Thursday, November 03, 2005

The Italian Origins of the Phony Niger Story

The Valerie Plame affair has brought renewed attention to the question of who forged the documents that purported to show that Iraq was seeking uranium in Niger. Terry Neal in the Washington Post takes note of the story playing out in the Italian media over the last week:
According to La Repubblica, Italian intelligence chief Nicolo Pollari met with then deputy national security adviser Stephen Hadley on Sept. 9, 2002, and passed along documents--that turned out to have been forged--about Iraq's attempt to purchase uranium in Niger.
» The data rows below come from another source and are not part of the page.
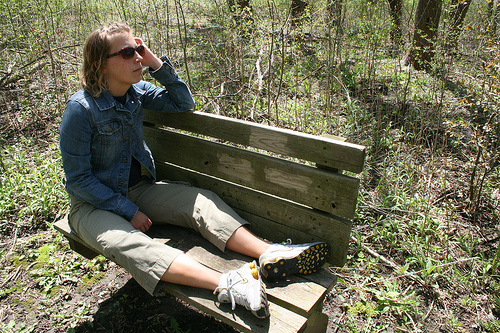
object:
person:
[57, 21, 328, 322]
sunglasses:
[103, 45, 145, 59]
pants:
[68, 179, 250, 300]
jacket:
[57, 55, 194, 221]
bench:
[50, 106, 366, 332]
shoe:
[260, 241, 331, 284]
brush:
[0, 142, 67, 225]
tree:
[406, 2, 442, 70]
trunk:
[328, 0, 343, 29]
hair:
[84, 23, 130, 98]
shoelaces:
[214, 277, 236, 312]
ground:
[1, 2, 499, 331]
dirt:
[80, 275, 108, 294]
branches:
[250, 47, 266, 120]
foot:
[219, 260, 270, 318]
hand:
[132, 36, 159, 70]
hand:
[131, 212, 152, 233]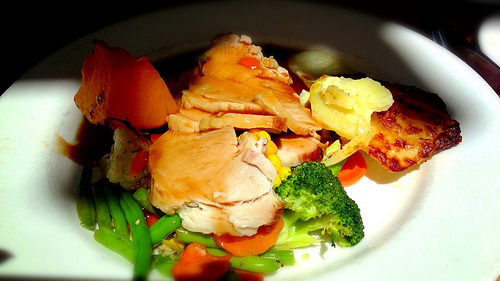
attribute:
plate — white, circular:
[4, 2, 498, 279]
In their eagerness to make the case for war, administration critics say that top White House officials circumvented the normal intelligence checks and balances and funneled the information through the Defense Department's Office of Special Plans, which had been set up by Defense Secretary Donald Rumsfeld and then-deputy Defense Secretary Paul Wolfowitz to develop alternative sources of intelligence.
Bush tried to finesse the dubious origin of the Niger story in his 2003 State of the Union speech by saying that "the British goverment has learned that Saddam Hussein recently sought" uranium. Of course the British government had been passed the same forgery that took in those hard-headed realists in the White House.
Josh Marshall is following the story over at TPM.